### [VORGEGEBENER TEXT]
'''

Der 4. Stern – Deutschland ist Weltmeister

Es ist geschafft, es ist tatsächlich geschafft. Die deutsche Nationalmannschaft halt als erstes europäisches Team die WM in Südamerika gewonnen. 1:0 nach Verlängerung gegen beinharte und saustarke Argentinier, die dieses Spiel ebenso hätten gewinnen können. Am Ende aber bleibt die Erkenntnis:

Die über das gesamte Turnier beste und konstanteste Mannschaft hat den Titel geholt.

Fußball-Deutschland feiert, aber auch HSV-Fans können aus dieser Weltmeisterschaft etwas lernen und für die Zukunft mitnehmen.

Mannschaft schlägt Stars.

Brasilien – Neymar. Argentinien – Messi. Holland – Robben. England – Rooney. Italien – Balotelli. Frankreich – Benzema. Deutschland – Team.

Obwohl die deutsche Nationalelf mit Weltklasse-Spielern gespickt ist, ist sie im Gegensatz zu nahezu jeder anderen Nation nicht anhängig von nur einem Weltstar.

Mit Müller, Klose, Özil, Hummels, Khedira, Kroos, Schürrle und Götze hatten die Deutschen 8 verschiedene Torschützen, mehr als jedes andere Land.

Jeder ist jederzeit in der Lage, für den anderen einzuspringen, eine unglaubliche Qualität. Dazu kommt die beste Bank, die eine WM wohl jemals gesehen hat. Viele Spiele wurden von Auswechselspielern geprägt, ein Umstand, den Bundestrainer Löw bereits vor der WM betonte.

Glaube an sich selbst.

Was mussten sich Trainer und Mannschaft im Vorfeld der WM alles anhören, was müssen sich alle Spieler und Trainer anhören? Millionen von Kneipen-Experten und Internet-Trainern wissen es besser, um sich dann, wenn sich ihre Prognosen in Wohlgefallen aufgelöst haben, in der Anonymität zu verkriechen. Diese Mannschaft aber glaubte an sich, an seine Stärken und seine Chancen. Und der Trainer glaubte an sein Team und konnte dieses Vertrauen während der gesamten Weltmeisterschaft perfekt transportieren.

Kontinuität schlägt Aktionismus.

Hätte Sami Khedira gestern gespielt, wären 6 Spieler in der Anfangsaufstellung gewesen, die 2009 die U21-EM gewonnen hatten. Neuer, Boateng, Höwedes, Hummles, Özil, Khedira. Aber der eigentliche Aufbau begann im Grunde bereits 9 Jahre zuvor. In Deutschland hatte man begriffen, dass man als Fußballnation stagnierte, dass man technisch und taktisch international nicht mehr mithalten konnte. Also wurde das gesamte Nachwuchssystem revolutioniert, das Endergebnis sah man gestern und wird man in Zukunft sehen können. Spieler wie Meier, Draxler, Ginter, Durm, Kramer rücken nach, Reus und Gündogan werden zurückkehren.

'''

### [AUFGABEN]
(1) Wie viele verschiedene Torschützen hatte die deutsche Mannschaft laut dem Text über den WM-Titel?
(2) Prüfe, ob die folgenden Aussagen mit dem Text über den WM-Titel übereinstimmen: (a) Das Endspiel gegen Argentinien endete 1:0 nach Verlängerung. (b) Sami Khedira spielte im Endspiel von Beginn an. (c) Bundestrainer Löw betonte die Bedeutung der Auswechselspieler erst nach der WM.
(3) Schreibe den Text über den WM-Titel im Anschluss an seinen letzten Satz weiter.

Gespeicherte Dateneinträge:
'''

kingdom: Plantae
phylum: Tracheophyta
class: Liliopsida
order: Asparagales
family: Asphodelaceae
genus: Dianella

'''

### [LÖSUNGEN]
(1) Acht verschiedene Torschützen, mehr als jedes andere Land.

(2)
(a) Ja: „1:0 nach Verlängerung gegen beinharte und saustarke Argentinier“
(b) Nein: „Hätte Sami Khedira gestern gespielt“
(c) Nein: „ein Umstand, den Bundestrainer Löw bereits vor der WM betonte“

(3)
Demut tut gut.

Während in Deutschland über die Höhe des nächsten Sieges philosophiert wurde, übte sich Mannschaft und Trainer in Demut. Für Überheblichkeiten ist bei der heutigen Dichte im internationalen Fußball kein Platz, wer es sich trotzdem meint, leisten zu müssen, ist raus. Die deutsche Mannschaft und besonders Bundestrainer Löw spielte dem deutschen Fußballvolk einen gelebten Respekt gegenüber dem Gegner vor, den man verinnerlichen sollte. Nur so gelingt es, sich auch den Respekt des Gegners und der gegnerischen Fans zu erwerben. Die deutsche Nationalmannschaft war ein großartiger Botschafter Deutschlands während dieser WM.

Bescheidenheit und Optimismus.

Ich gebe zu – wirklich keine grunddeutschen Tugenden. Die Nationalelf hat es vorgemacht, wie man bescheiden, aber selbstbewußt auftreten kann und muss.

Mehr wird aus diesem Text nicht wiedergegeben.